The invention relates to a shock absorber for damping courses of motion of a vehicle as defined herein. A shock absorber has been set forth by which the damping force is variable by means of an electromagnetic valve assembly. The valve assembly is disposed on the damper piston. It includes a magnet coil, an armature and a control slide connected to the armature; the position of the control slide determines the throttling of the pressure fluid flowing back and forth between the two work chambers.
Relative major forces are necessary to actuate the control slide. These forces have to be generated by the magnet coil. This means that a large, heavy, unfavorably expensive magnet coil must be provided. Because of the major forces, short switching times, which are often desired and necessary, are presumably not always attainable.

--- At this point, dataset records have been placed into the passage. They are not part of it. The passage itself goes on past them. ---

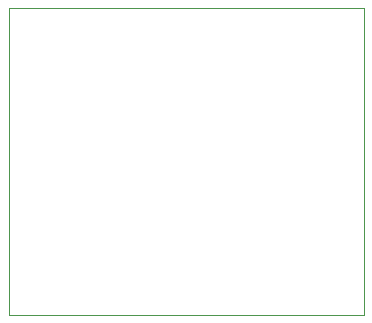
<source format=gbr>
%TF.GenerationSoftware,KiCad,Pcbnew,9.0.4*%
%TF.CreationDate,2025-12-02T16:43:16+05:30*%
%TF.ProjectId,Eg,45672e6b-6963-4616-945f-706362585858,rev?*%
%TF.SameCoordinates,Original*%
%TF.FileFunction,Profile,NP*%
%FSLAX46Y46*%
G04 Gerber Fmt 4.6, Leading zero omitted, Abs format (unit mm)*
G04 Created by KiCad (PCBNEW 9.0.4) date 2025-12-02 16:43:16*
%MOMM*%
%LPD*%
G01*
G04 APERTURE LIST*
%TA.AperFunction,Profile*%
%ADD10C,0.050000*%
%TD*%
G04 APERTURE END LIST*
D10*
X135750000Y-90500000D02*
X165750000Y-90500000D01*
X165750000Y-116500000D01*
X135750000Y-116500000D01*
X135750000Y-90500000D01*
M02*

</source>
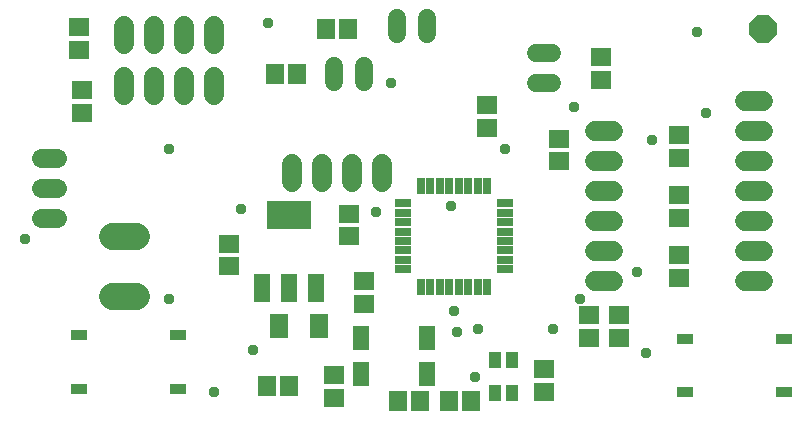
<source format=gbr>
G04 EAGLE Gerber RS-274X export*
G75*
%MOMM*%
%FSLAX34Y34*%
%LPD*%
%INSoldermask Top*%
%IPPOS*%
%AMOC8*
5,1,8,0,0,1.08239X$1,22.5*%
G01*
%ADD10R,1.703200X1.503200*%
%ADD11R,1.503200X1.703200*%
%ADD12R,1.603200X2.003200*%
%ADD13R,1.473200X0.762000*%
%ADD14R,0.762000X1.473200*%
%ADD15P,2.556822X8X202.500000*%
%ADD16C,1.524000*%
%ADD17C,2.298700*%
%ADD18R,1.803200X1.503200*%
%ADD19C,1.727200*%
%ADD20R,1.473200X2.082800*%
%ADD21R,1.503200X1.803200*%
%ADD22R,1.422400X2.438400*%
%ADD23R,3.803200X2.403200*%
%ADD24C,1.625600*%
%ADD25R,1.473200X0.838200*%
%ADD26R,1.103200X1.403200*%
%ADD27C,0.959600*%


D10*
X444500Y400000D03*
X444500Y381000D03*
X342900Y374600D03*
X342900Y355600D03*
D11*
X374700Y254000D03*
X393700Y254000D03*
D10*
X457200Y342900D03*
X457200Y323900D03*
X622300Y463500D03*
X622300Y444500D03*
D12*
X385100Y304800D03*
X419100Y304800D03*
D13*
X490474Y409000D03*
X490474Y401000D03*
X490474Y393000D03*
X490474Y385000D03*
X490474Y377000D03*
X490474Y369000D03*
X490474Y361000D03*
X490474Y353000D03*
D14*
X505400Y338074D03*
X513400Y338074D03*
X521400Y338074D03*
X529400Y338074D03*
X537400Y338074D03*
X545400Y338074D03*
X553400Y338074D03*
X561400Y338074D03*
D13*
X576326Y353000D03*
X576326Y361000D03*
X576326Y369000D03*
X576326Y377000D03*
X576326Y385000D03*
X576326Y393000D03*
X576326Y401000D03*
X576326Y409000D03*
D14*
X561400Y423926D03*
X553400Y423926D03*
X545400Y423926D03*
X537400Y423926D03*
X529400Y423926D03*
X521400Y423926D03*
X513400Y423926D03*
X505400Y423926D03*
D15*
X795020Y556260D03*
D16*
X616204Y535940D02*
X602996Y535940D01*
X602996Y510540D02*
X616204Y510540D01*
D17*
X264478Y330200D02*
X243523Y330200D01*
X243523Y381000D02*
X264478Y381000D01*
D18*
X723900Y365100D03*
X723900Y346100D03*
X723900Y396900D03*
X723900Y415900D03*
X723900Y466700D03*
X723900Y447700D03*
D10*
X647700Y314300D03*
X647700Y295300D03*
X673100Y314300D03*
X673100Y295300D03*
D19*
X668020Y342900D02*
X652780Y342900D01*
X652780Y368300D02*
X668020Y368300D01*
X668020Y393700D02*
X652780Y393700D01*
X652780Y419100D02*
X668020Y419100D01*
X668020Y444500D02*
X652780Y444500D01*
X652780Y469900D02*
X668020Y469900D01*
D20*
X454660Y264160D03*
X510540Y264160D03*
X510540Y294640D03*
X454660Y294640D03*
D19*
X779780Y495300D02*
X795020Y495300D01*
X795020Y469900D02*
X779780Y469900D01*
X779780Y444500D02*
X795020Y444500D01*
X795020Y419100D02*
X779780Y419100D01*
X779780Y393700D02*
X795020Y393700D01*
X795020Y368300D02*
X779780Y368300D01*
X779780Y342900D02*
X795020Y342900D01*
D10*
X431800Y244500D03*
X431800Y263500D03*
D11*
X504800Y241300D03*
X485800Y241300D03*
D21*
X528980Y241300D03*
X547980Y241300D03*
D22*
X370586Y337312D03*
X393700Y337312D03*
X416814Y337312D03*
D23*
X393700Y399290D03*
D19*
X330200Y500380D02*
X330200Y515620D01*
X304800Y515620D02*
X304800Y500380D01*
X279400Y500380D02*
X279400Y515620D01*
X254000Y515620D02*
X254000Y500380D01*
D10*
X215900Y539140D03*
X215900Y558140D03*
X218440Y504800D03*
X218440Y485800D03*
D19*
X330200Y543560D02*
X330200Y558800D01*
X304800Y558800D02*
X304800Y543560D01*
X279400Y543560D02*
X279400Y558800D01*
X254000Y558800D02*
X254000Y543560D01*
D18*
X561340Y473100D03*
X561340Y492100D03*
D16*
X485140Y552196D02*
X485140Y565404D01*
X510540Y565404D02*
X510540Y552196D01*
D21*
X424840Y556260D03*
X443840Y556260D03*
D16*
X431800Y524764D02*
X431800Y511556D01*
X457200Y511556D02*
X457200Y524764D01*
D21*
X381660Y518160D03*
X400660Y518160D03*
D19*
X396240Y441960D02*
X396240Y426720D01*
X421640Y426720D02*
X421640Y441960D01*
X447040Y441960D02*
X447040Y426720D01*
X472440Y426720D02*
X472440Y441960D01*
D24*
X197612Y396240D02*
X183388Y396240D01*
X183388Y421640D02*
X197612Y421640D01*
X197612Y447040D02*
X183388Y447040D01*
D18*
X657860Y532740D03*
X657860Y513740D03*
D25*
X299720Y297180D03*
X299720Y251680D03*
X215720Y297180D03*
X215720Y251680D03*
X728980Y248920D03*
X728980Y294420D03*
X812980Y248920D03*
X812980Y294420D03*
D26*
X582590Y275840D03*
X582590Y248340D03*
X568090Y248340D03*
X568090Y275840D03*
D18*
X609600Y249580D03*
X609600Y268580D03*
D27*
X576580Y454660D03*
X170180Y378460D03*
X292100Y327660D03*
X375920Y561340D03*
X635000Y490220D03*
X739140Y553720D03*
X353060Y403860D03*
X533400Y317500D03*
X330200Y248920D03*
X551180Y261620D03*
X535940Y299720D03*
X688340Y350520D03*
X701040Y462280D03*
X363220Y284480D03*
X480060Y510540D03*
X640080Y327660D03*
X530860Y406400D03*
X617220Y302260D03*
X746760Y485140D03*
X467360Y401320D03*
X292100Y454660D03*
X553720Y302260D03*
X695960Y281940D03*
M02*

</source>
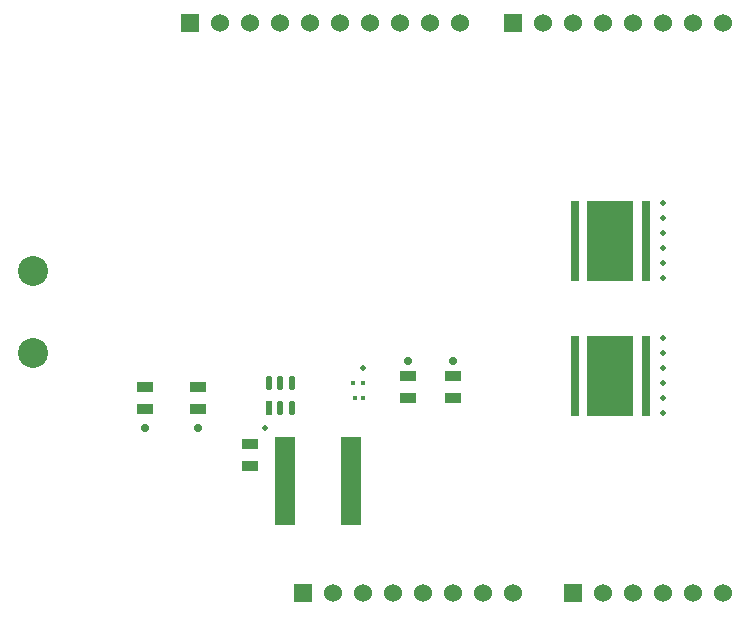
<source format=gts>
G04*
G04 #@! TF.GenerationSoftware,Altium Limited,Altium Designer,23.0.1 (38)*
G04*
G04 Layer_Color=8388736*
%FSLAX44Y44*%
%MOMM*%
G71*
G04*
G04 #@! TF.SameCoordinates,0F5A5953-1C99-4B13-B072-97D860EFC2FA*
G04*
G04*
G04 #@! TF.FilePolarity,Negative*
G04*
G01*
G75*
%ADD14R,0.4500X0.4500*%
%ADD15R,0.4500X0.3500*%
%ADD16R,1.8000X7.5000*%
G04:AMPARAMS|DCode=17|XSize=1.2544mm|YSize=0.5321mm|CornerRadius=0.2661mm|HoleSize=0mm|Usage=FLASHONLY|Rotation=90.000|XOffset=0mm|YOffset=0mm|HoleType=Round|Shape=RoundedRectangle|*
%AMROUNDEDRECTD17*
21,1,1.2544,0.0000,0,0,90.0*
21,1,0.7223,0.5321,0,0,90.0*
1,1,0.5321,0.0000,0.3611*
1,1,0.5321,0.0000,-0.3611*
1,1,0.5321,0.0000,-0.3611*
1,1,0.5321,0.0000,0.3611*
%
%ADD17ROUNDEDRECTD17*%
%ADD18R,0.5321X1.2544*%
%ADD19R,1.4000X0.9500*%
%ADD20R,3.9000X6.7600*%
%ADD21R,0.7000X6.7600*%
%ADD22R,1.5300X1.5300*%
%ADD23C,1.5300*%
%ADD24C,2.5400*%
%ADD25C,0.5080*%
%ADD26C,0.7112*%
D14*
X322200Y203200D02*
D03*
X330200D02*
D03*
D15*
X323700Y190500D02*
D03*
X330200D02*
D03*
D16*
X320100Y120650D02*
D03*
X264100D02*
D03*
D17*
X250850Y203200D02*
D03*
X260350D02*
D03*
X269850D02*
D03*
Y182194D02*
D03*
X260350D02*
D03*
D18*
X250850D02*
D03*
D19*
X406400Y209000D02*
D03*
Y190500D02*
D03*
X234950Y151850D02*
D03*
Y133350D02*
D03*
X146050Y181250D02*
D03*
Y199750D02*
D03*
X190500Y181250D02*
D03*
Y199750D02*
D03*
X368300Y209000D02*
D03*
Y190500D02*
D03*
D20*
X539750Y323850D02*
D03*
Y209550D02*
D03*
D21*
X569750Y323850D02*
D03*
X509750D02*
D03*
X569750Y209550D02*
D03*
X509750D02*
D03*
D22*
X184150Y508000D02*
D03*
X457200D02*
D03*
X508000Y25400D02*
D03*
X279400D02*
D03*
D23*
X209550Y508000D02*
D03*
X234950D02*
D03*
X260350D02*
D03*
X285750D02*
D03*
X311150D02*
D03*
X336550D02*
D03*
X361950D02*
D03*
X387350D02*
D03*
X412750D02*
D03*
X482600D02*
D03*
X508000D02*
D03*
X533400D02*
D03*
X558800D02*
D03*
X584200D02*
D03*
X609600D02*
D03*
X635000D02*
D03*
X533400Y25400D02*
D03*
X558800D02*
D03*
X584200D02*
D03*
X609600D02*
D03*
X635000D02*
D03*
X304800D02*
D03*
X330200D02*
D03*
X355600D02*
D03*
X381000D02*
D03*
X406400D02*
D03*
X431800D02*
D03*
X457200D02*
D03*
D24*
X50800Y228600D02*
D03*
Y298450D02*
D03*
D25*
X584200Y355600D02*
D03*
Y342900D02*
D03*
Y330200D02*
D03*
Y317500D02*
D03*
Y304800D02*
D03*
Y292100D02*
D03*
Y241300D02*
D03*
Y228600D02*
D03*
Y215900D02*
D03*
Y203200D02*
D03*
Y190500D02*
D03*
Y177800D02*
D03*
X330200Y215900D02*
D03*
X247650Y165100D02*
D03*
D26*
X406400Y222250D02*
D03*
X368300D02*
D03*
X190500Y165100D02*
D03*
X146050D02*
D03*
M02*

</source>
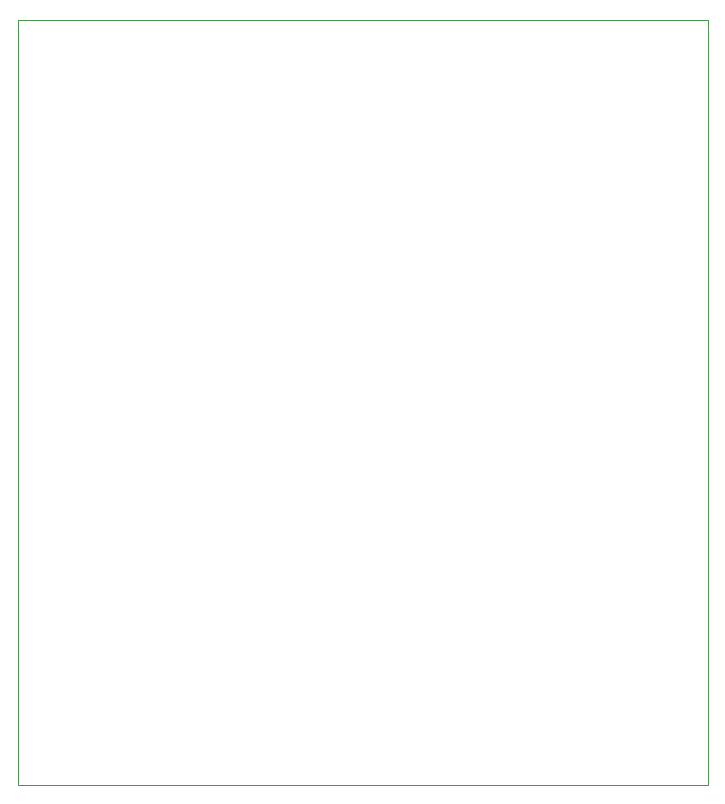
<source format=gbr>
G04 #@! TF.GenerationSoftware,KiCad,Pcbnew,5.1.0-060a0da~80~ubuntu18.10.1*
G04 #@! TF.CreationDate,2019-03-23T20:01:21+01:00*
G04 #@! TF.ProjectId,project-embeddedSystemDesign2,70726f6a-6563-4742-9d65-6d6265646465,rev?*
G04 #@! TF.SameCoordinates,Original*
G04 #@! TF.FileFunction,Profile,NP*
%FSLAX46Y46*%
G04 Gerber Fmt 4.6, Leading zero omitted, Abs format (unit mm)*
G04 Created by KiCad (PCBNEW 5.1.0-060a0da~80~ubuntu18.10.1) date 2019-03-23 20:01:21*
%MOMM*%
%LPD*%
G04 APERTURE LIST*
%ADD10C,0.050000*%
G04 APERTURE END LIST*
D10*
X156210000Y-39370000D02*
X97790000Y-39370000D01*
X156210000Y-104140000D02*
X156210000Y-39370000D01*
X97790000Y-104140000D02*
X156210000Y-104140000D01*
X97790000Y-39370000D02*
X97790000Y-104140000D01*
M02*

</source>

In the heretofore set forth device the force of the magnet coil determines the position of the control slide, and this position in turn determines a size of throttle cross section. In a shock absorber with a variable throttle cross section, however, what is primarily sought is not so much to control the size of the throttle cross section, but rather to control the damping force and hence the damping of courses of motion, which is directly dependent on a differential pressure between the two work chambers. If the throttle cross section is controlled, then the damping force is dependent not only on the throttle cross section but also on a relative speed between the damper piston and the cylinder, and on the viscosity of the pressure fluid, for example, among other factors. The viscosity can fluctuate relatively markedly, for instance as a function of temperature.
The valve assembly in the known structure is disposed on the damper piston. Other shock absorbers are known, however, in which a valve assembly is provided outside the cylinder.